QuanBench+: A Unified Multi-Framework Benchmark for LLM-Based Quantum Code Generation
New benchmark shows LLMs score 42-59% on quantum code, but feedback repair boosts performance to 66-83%.
A research team from King Abdullah University of Science and Technology (KAUST) and collaborators has introduced QuanBench+, the first unified benchmark for evaluating Large Language Models (LLMs) on quantum code generation across multiple frameworks. The benchmark spans three major quantum programming frameworks—Qiskit (IBM), PennyLane (Xanadu), and Cirq (Google)—with 42 carefully aligned tasks covering quantum algorithms, gate decomposition, and state preparation. Unlike previous single-framework evaluations, QuanBench+ uses executable functional tests with KL-divergence-based acceptance for probabilistic outputs, allowing researchers to separate genuine quantum reasoning from mere framework familiarity.
The benchmark reveals significant performance gaps across frameworks, with the strongest models achieving 59.5% Pass@1 in Qiskit, 54.8% in Cirq, but only 42.9% in PennyLane. This 16.6 percentage point difference highlights how current LLM performance remains heavily dependent on framework-specific training data rather than fundamental quantum understanding. However, the study introduces a promising feedback-based repair mechanism where models can revise code after runtime errors or wrong answers, boosting scores to 83.3%, 76.2%, and 66.7% respectively—demonstrating that iterative correction significantly improves reliability.

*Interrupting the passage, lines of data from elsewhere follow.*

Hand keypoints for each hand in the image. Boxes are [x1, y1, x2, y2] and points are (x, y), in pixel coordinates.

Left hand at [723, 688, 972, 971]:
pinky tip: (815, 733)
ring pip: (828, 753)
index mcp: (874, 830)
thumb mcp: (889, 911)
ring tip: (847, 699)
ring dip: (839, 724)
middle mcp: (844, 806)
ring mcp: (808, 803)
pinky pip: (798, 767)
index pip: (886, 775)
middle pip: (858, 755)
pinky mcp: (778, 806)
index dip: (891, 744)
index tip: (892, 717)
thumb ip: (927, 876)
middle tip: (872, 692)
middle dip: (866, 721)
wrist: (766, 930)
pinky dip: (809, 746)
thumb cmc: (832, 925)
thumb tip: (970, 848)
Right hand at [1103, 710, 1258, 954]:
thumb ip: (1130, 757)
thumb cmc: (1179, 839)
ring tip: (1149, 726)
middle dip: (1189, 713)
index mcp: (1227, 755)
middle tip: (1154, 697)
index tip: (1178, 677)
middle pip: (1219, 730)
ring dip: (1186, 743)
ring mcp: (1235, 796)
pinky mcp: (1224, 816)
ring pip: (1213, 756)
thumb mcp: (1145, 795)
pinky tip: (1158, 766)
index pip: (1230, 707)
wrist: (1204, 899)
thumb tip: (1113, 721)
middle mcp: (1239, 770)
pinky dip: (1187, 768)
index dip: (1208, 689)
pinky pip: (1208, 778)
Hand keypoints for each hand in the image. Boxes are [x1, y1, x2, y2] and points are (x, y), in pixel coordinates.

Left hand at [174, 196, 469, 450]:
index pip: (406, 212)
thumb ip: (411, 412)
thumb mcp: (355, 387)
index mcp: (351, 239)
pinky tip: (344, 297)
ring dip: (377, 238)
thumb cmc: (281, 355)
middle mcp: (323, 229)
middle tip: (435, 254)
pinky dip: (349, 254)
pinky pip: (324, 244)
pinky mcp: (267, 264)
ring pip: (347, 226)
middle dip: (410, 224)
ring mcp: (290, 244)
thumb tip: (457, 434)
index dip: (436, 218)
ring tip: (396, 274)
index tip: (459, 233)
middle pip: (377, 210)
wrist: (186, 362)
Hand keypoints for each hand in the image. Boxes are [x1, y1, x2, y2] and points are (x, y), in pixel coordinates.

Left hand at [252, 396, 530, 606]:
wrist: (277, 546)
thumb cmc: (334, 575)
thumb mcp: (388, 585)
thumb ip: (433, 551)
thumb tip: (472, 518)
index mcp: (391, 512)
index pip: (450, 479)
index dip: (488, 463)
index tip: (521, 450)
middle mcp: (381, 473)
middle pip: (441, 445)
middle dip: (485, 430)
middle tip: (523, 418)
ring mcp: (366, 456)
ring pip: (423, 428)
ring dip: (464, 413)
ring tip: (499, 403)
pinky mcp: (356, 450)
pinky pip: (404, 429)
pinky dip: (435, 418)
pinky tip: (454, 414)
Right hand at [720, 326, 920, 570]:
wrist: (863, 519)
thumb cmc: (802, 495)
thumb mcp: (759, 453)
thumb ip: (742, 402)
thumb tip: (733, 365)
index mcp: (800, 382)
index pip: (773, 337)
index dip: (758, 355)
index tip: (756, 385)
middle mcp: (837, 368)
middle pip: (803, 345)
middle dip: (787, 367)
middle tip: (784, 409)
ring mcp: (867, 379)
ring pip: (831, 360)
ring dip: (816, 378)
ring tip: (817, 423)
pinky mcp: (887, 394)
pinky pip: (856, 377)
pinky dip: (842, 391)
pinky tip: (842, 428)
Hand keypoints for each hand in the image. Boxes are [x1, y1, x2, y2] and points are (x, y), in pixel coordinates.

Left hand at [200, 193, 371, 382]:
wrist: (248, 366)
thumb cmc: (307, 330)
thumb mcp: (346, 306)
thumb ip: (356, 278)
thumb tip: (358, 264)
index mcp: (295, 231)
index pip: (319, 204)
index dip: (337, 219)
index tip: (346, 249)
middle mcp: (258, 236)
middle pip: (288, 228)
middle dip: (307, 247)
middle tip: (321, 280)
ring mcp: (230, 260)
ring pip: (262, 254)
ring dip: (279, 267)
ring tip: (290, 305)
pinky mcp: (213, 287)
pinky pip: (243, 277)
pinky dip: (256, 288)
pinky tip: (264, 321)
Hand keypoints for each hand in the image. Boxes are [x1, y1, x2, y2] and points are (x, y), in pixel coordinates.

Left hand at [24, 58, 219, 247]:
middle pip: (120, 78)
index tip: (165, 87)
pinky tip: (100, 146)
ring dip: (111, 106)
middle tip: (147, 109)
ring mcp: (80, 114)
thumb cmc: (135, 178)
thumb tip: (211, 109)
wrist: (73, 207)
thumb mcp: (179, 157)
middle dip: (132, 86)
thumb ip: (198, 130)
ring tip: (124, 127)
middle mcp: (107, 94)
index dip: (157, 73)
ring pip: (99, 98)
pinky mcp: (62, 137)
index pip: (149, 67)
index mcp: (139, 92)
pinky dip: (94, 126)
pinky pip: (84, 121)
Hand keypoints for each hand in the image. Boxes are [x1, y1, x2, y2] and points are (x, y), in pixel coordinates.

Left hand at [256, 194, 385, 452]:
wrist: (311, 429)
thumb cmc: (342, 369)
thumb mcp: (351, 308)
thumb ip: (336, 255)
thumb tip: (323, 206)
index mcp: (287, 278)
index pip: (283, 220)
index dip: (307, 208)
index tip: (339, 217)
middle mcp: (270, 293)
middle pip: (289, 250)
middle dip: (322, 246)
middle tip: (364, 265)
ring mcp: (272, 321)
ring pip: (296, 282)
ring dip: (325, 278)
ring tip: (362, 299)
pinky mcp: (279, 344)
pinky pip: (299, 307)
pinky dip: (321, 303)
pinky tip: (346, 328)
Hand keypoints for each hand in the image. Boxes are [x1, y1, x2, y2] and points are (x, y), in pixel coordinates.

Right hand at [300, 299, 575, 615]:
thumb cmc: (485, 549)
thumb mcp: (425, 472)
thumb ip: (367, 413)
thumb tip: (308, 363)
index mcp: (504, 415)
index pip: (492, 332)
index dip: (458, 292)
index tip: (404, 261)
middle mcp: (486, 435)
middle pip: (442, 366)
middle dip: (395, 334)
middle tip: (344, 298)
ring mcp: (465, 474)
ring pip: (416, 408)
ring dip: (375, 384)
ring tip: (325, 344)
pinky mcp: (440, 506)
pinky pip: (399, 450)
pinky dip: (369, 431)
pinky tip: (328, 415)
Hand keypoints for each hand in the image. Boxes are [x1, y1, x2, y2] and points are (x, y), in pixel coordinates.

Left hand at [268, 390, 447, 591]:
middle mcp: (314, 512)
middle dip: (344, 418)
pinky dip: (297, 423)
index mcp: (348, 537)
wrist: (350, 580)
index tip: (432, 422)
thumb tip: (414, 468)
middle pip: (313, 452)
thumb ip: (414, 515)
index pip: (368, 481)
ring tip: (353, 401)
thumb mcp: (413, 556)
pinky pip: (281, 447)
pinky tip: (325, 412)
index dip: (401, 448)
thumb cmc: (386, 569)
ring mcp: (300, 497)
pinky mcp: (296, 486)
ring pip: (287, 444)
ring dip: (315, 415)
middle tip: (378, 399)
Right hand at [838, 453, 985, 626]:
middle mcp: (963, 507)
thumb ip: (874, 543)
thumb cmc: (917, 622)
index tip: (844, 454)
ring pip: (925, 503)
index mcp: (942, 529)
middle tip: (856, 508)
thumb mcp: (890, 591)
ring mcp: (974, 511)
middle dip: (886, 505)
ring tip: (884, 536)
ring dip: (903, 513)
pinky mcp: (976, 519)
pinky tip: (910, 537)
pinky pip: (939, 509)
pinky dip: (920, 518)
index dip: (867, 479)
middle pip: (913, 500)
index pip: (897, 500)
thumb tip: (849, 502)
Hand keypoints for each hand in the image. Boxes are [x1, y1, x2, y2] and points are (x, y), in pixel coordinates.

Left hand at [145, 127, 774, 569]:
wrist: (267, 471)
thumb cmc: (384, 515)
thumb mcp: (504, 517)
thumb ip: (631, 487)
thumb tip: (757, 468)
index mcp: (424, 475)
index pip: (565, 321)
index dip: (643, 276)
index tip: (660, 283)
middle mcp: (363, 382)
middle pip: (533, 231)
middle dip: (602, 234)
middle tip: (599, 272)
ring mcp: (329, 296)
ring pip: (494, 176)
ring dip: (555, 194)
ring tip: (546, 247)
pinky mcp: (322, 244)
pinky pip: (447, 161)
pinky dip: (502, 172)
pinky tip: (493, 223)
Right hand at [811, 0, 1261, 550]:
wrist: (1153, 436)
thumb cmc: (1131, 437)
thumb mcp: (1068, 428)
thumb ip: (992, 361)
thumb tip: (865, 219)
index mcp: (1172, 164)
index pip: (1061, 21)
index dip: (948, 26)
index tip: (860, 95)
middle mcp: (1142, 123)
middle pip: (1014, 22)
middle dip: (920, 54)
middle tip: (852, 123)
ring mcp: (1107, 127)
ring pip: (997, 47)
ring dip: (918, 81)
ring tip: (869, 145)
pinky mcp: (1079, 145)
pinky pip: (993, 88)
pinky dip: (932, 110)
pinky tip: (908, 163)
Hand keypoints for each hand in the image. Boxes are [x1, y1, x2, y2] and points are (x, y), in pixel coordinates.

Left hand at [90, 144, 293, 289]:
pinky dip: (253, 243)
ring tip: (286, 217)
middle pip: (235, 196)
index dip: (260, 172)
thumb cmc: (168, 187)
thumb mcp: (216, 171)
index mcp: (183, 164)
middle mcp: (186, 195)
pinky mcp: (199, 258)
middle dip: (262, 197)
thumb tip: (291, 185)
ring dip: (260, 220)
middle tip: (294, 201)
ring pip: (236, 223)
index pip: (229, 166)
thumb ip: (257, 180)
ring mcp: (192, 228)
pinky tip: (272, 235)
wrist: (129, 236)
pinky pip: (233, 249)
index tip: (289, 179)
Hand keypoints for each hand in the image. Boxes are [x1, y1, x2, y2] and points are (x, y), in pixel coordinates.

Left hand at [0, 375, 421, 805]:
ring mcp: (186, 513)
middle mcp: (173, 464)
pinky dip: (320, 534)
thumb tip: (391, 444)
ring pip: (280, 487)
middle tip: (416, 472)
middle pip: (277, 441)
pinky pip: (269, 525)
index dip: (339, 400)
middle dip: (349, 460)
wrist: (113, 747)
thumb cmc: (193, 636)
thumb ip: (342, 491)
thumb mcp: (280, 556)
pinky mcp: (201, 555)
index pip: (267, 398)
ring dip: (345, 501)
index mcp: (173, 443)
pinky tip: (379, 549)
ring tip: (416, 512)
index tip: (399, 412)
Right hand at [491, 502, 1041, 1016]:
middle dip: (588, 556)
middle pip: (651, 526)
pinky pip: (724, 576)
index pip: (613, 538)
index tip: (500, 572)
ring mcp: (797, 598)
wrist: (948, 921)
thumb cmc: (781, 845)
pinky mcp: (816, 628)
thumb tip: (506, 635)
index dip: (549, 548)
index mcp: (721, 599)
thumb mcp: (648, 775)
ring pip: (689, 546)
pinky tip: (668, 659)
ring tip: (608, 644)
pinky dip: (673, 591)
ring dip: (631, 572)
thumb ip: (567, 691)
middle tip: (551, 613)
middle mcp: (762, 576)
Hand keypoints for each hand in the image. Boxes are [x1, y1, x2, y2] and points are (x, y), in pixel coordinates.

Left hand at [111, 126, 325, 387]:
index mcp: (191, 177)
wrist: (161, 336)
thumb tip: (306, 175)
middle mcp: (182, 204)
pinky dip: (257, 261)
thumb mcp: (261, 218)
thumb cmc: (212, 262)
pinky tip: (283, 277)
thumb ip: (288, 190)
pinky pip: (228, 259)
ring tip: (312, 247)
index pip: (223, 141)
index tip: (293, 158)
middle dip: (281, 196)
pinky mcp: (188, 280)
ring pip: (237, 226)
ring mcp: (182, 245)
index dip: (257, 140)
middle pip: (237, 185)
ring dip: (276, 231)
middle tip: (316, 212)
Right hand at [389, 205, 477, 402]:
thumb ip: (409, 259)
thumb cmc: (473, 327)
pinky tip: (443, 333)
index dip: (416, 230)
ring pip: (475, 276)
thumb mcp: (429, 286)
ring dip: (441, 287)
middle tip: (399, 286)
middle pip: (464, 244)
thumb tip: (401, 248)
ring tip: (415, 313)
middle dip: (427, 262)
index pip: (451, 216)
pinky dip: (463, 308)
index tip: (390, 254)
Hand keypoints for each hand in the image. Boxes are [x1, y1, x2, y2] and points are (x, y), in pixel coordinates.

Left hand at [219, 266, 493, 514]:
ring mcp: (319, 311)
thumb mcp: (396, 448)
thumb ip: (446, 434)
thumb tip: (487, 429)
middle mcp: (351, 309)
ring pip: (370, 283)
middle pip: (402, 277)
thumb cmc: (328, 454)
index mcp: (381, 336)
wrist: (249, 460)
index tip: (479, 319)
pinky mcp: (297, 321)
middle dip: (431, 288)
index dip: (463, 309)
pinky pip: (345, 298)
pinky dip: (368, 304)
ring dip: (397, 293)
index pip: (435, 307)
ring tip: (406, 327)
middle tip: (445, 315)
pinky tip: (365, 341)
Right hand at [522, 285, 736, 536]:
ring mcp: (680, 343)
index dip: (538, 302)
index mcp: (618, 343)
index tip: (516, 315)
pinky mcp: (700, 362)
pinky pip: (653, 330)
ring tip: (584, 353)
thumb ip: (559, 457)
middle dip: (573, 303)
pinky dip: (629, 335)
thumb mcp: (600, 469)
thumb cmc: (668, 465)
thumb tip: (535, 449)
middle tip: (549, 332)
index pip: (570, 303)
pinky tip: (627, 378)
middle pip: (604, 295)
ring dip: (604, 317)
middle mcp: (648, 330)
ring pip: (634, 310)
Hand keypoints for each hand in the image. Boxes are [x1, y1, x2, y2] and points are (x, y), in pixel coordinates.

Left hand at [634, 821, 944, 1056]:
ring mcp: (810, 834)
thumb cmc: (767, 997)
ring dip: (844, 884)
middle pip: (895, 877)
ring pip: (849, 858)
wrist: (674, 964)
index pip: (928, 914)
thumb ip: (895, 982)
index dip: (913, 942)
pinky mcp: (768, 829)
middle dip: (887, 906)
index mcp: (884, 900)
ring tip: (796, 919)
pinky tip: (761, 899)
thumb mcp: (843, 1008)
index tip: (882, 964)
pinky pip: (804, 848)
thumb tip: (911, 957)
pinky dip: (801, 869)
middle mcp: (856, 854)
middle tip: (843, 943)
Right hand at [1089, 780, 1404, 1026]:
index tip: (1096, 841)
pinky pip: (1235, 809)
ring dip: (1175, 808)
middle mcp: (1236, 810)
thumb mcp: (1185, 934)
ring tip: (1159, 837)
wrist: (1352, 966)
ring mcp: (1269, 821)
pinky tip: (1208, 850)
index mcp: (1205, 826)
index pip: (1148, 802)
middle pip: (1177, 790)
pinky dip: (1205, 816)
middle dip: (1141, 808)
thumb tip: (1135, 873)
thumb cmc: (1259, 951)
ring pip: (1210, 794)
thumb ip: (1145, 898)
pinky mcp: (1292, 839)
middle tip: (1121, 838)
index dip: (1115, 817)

QuanBench+ represents a crucial step toward standardized evaluation in the emerging field of AI-assisted quantum programming. By providing aligned tasks across frameworks and measuring both one-shot performance and repair capabilities, it establishes a rigorous methodology for tracking progress toward truly framework-agnostic quantum code generation. The benchmark has been accepted to the ICLR 2026 Workshop, signaling its importance to both the machine learning and quantum computing communities.
- QuanBench+ evaluates LLMs across Qiskit, PennyLane, and Cirq with 42 aligned quantum programming tasks
- Best one-shot scores show 16.6 percentage point gap between frameworks (59.5% Qiskit vs 42.9% PennyLane)
- Feedback-based repair boosts performance by 23.8-24.4 percentage points across all three frameworks
Why It Matters
Provides the first standardized way to measure AI progress in quantum programming, revealing current limitations in framework-agnostic reasoning.